Capability Evaluations
Definition
Capability evaluations are systematic tests designed to assess whether an AI system has reached a specified threshold on a risk-relevant capability — autonomous replication, weapons-related uplift, deception, long-horizon planning, situational awareness, ability to evade oversight — before the model is trained further or deployed (Phuong et al. 2024, Evaluating Frontier Models for Dangerous Capabilities; Atlas Ch.5 — Dangerous Capability Evaluations).
They are distinct from standard performance benchmarks: a benchmark measures how good a model is at a task; a capability eval measures whether the model has crossed a risk threshold on a task whose mastery would enable catastrophic harm (Atlas Ch.5 — Evaluated Properties; see atlas-ch5-evaluations-03-evaluated-properties).
Why it matters
Capability evals are the trigger mechanism in every modern frontier-safety framework. The major frontier labs all use the same if-then logic: if the model reaches capability threshold X, then mitigation Y is required — and the trigger is the eval result (Anthropic’s Responsible Scaling Policy; OpenAI’s Preparedness Framework; DeepMind’s Frontier Safety Framework).
Without reliable evals, RSPs and similar commitments are unfalsifiable: there’s no way to know whether the lab has crossed its own threshold. With reliable evals, those commitments become auditable — and external evaluators (UK AISI, US AISI, METR) can independently check them (80,000 Hours: Nick Joseph on Anthropic’s Safety Approach; Atlas Ch.5 — Limitations).
Key results
-
The DeepMind dangerous-capabilities eval suite (Phuong et al. 2024) tests four risk-relevant capability families: persuasion-and-deception, cyber-security, self-proliferation, and self-reasoning.
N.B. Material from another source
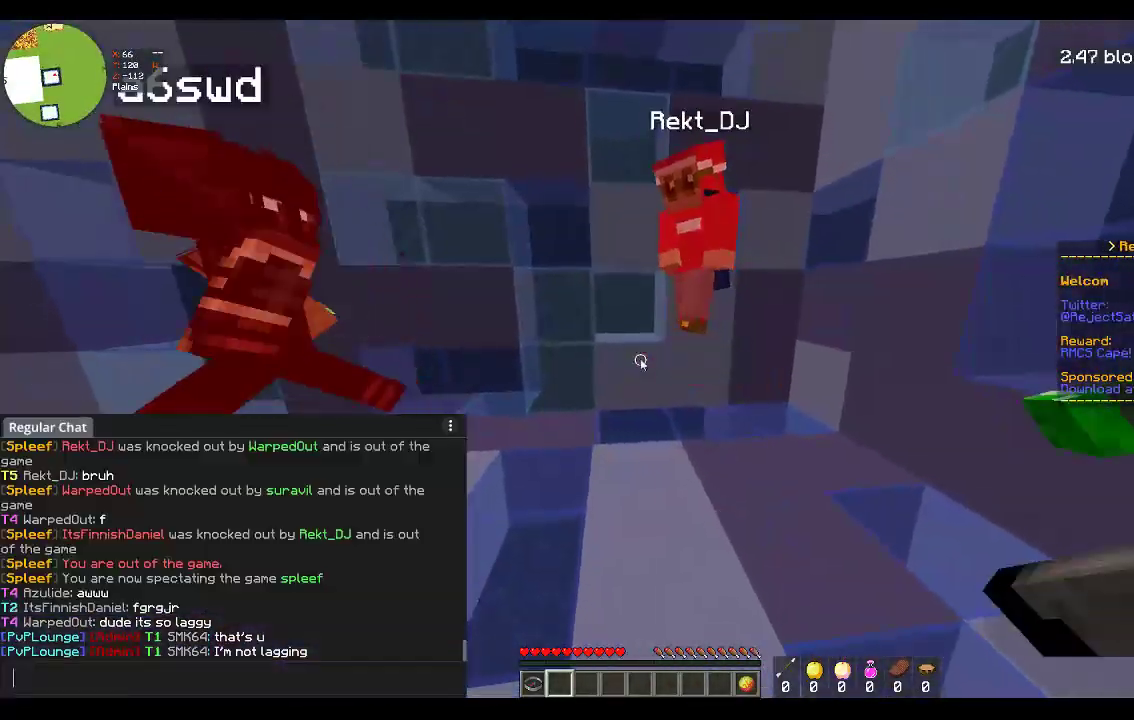
{"keys": [], "mouse": [], "events": []}
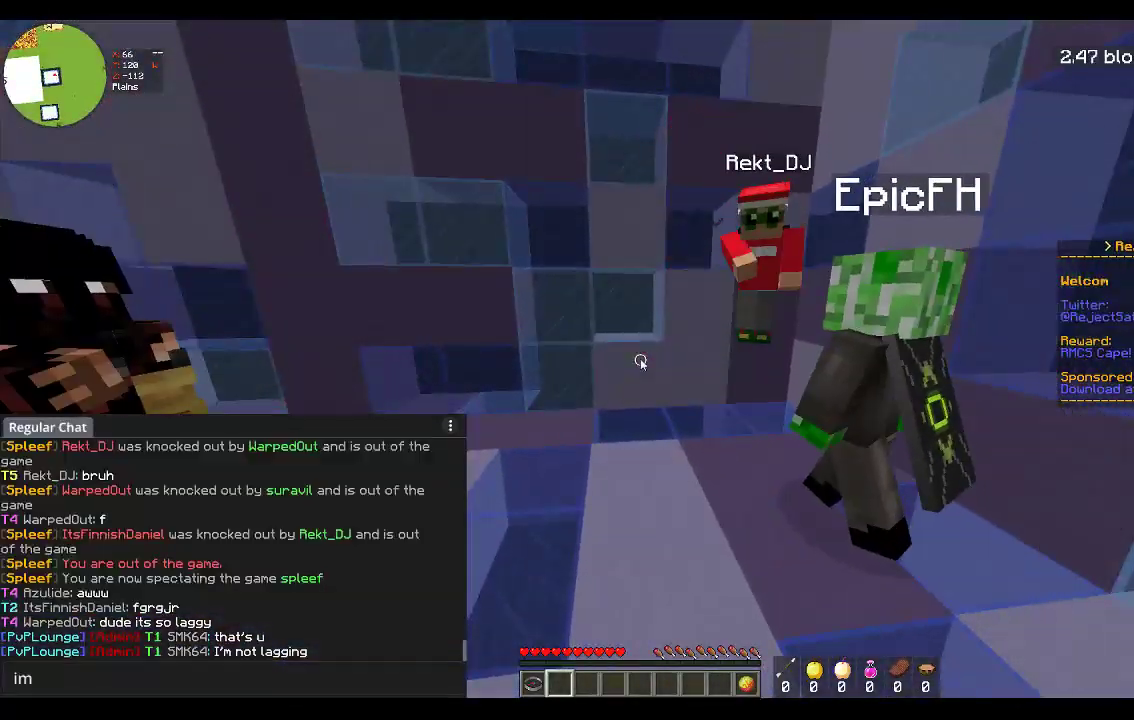
{"keys": [], "mouse": [], "events": []}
Frontier models (Gemini 1.0 Pro/Ultra) showed early indicators on persuasion/deception and self-reasoning but had not yet crossed any “dangerous” threshold. This is the canonical methodology paper for modern dangerous-capability evals.
-
The red-line / yellow-line distinction (Anthropic RSP; 80,000 Hours: Nick Joseph). Red-line capabilities are actually-dangerous thresholds the lab commits not to cross without specific mitigations in place. Yellow-line evals are early-warning tests that flag when a model is approaching but has not yet crossed the red line — providing time to prepare.
-
Frontier-lab convergence on the eval-based safety pattern. All three of Anthropic’s RSP, OpenAI’s Preparedness Framework, and DeepMind’s Frontier Safety Framework structure their commitments around capability-eval thresholds (Atlas Ch.5 — Evaluation Frameworks; see atlas-ch5-evaluations-07-evaluation-frameworks). National AISIs (UK, US, EU AI Office) have adopted the same vocabulary and increasingly conduct independent evals.
-
Behavioral evals alone cannot rule out scheming/deceptive-alignment (Atlas Ch.5 — Limitations; see atlas-ch5-evaluations-09-limitations). A strategically-aware model can sandbag — deliberately underperform — on capability evals to avoid triggering mitigations. This is the central theoretical limitation: capability evals tell you a lower bound on what the model can do, not an upper bound.
-
Capability ≠ propensity ≠ control. Atlas Ch.5 separates three orthogonal questions: can the model do X (capability), will the model do X if given the chance (propensity), and can we stop the model from doing X (control). Each requires distinct eval methodologies; capability evals address only the first (Atlas Ch.5.3; see also propensity-evaluations and control-evaluations).
-
Sustained-vs.-isolated capability matters. A model that occasionally produces dangerous outputs is far less concerning than one that can reliably chain capabilities across multi-step plans. Evals must test consistency and chaining, not point capability (80,000 Hours: Nick Joseph; Phuong et al. 2024).
Open questions
-
How do we eval capabilities a model is sandbagging on? Sandbagging defeats behavioral capability evals by construction. Proposed responses include capability elicitation protocols (fine-tuning, scaffolding, prompting harder), interpretability-based capability detection, and adversarial elicitation — all early-stage (Atlas Ch.5 — Limitations; see sandbagging-evals).
-
Where exactly are the dangerous thresholds? Most frontier-lab frameworks specify red-line capabilities qualitatively but lack quantitative thresholds for when a particular eval crosses the line. Improving this is an active concern (Atlas Ch.5 — Evaluation Frameworks).
-
Are RSPs/Preparedness Frameworks tight enough? Independent analyses (ailabwatch.org; Existing Safety Frameworks Imply Unreasonable Confidence) argue current eval-based commitments don’t actually constrain dangerous deployment. Whether the eval methodology can carry the weight currently placed on it is contested.
-
Do third-party evals work as a public-good mechanism? METR and the AISIs are an experiment in pharmaceutical-style independent safety testing for AI. Whether labs continue to grant access at sufficient depth, and whether the evaluators have sufficient independence and capacity, is empirically open (80,000 Hours: Holden Karnofsky on concrete safety).
-
How does the pre/post-training separation hold under continual learning? Capability evals assume a discrete pre-deployment checkpoint to test. Continual-learning and online-RL pipelines blur this boundary, raising the question of when evals run and what counts as “this model” (Atlas Ch.5 — Limitations).
Related agendas
- capability-evals — the SR2025 agenda tracking ongoing capability-eval research output.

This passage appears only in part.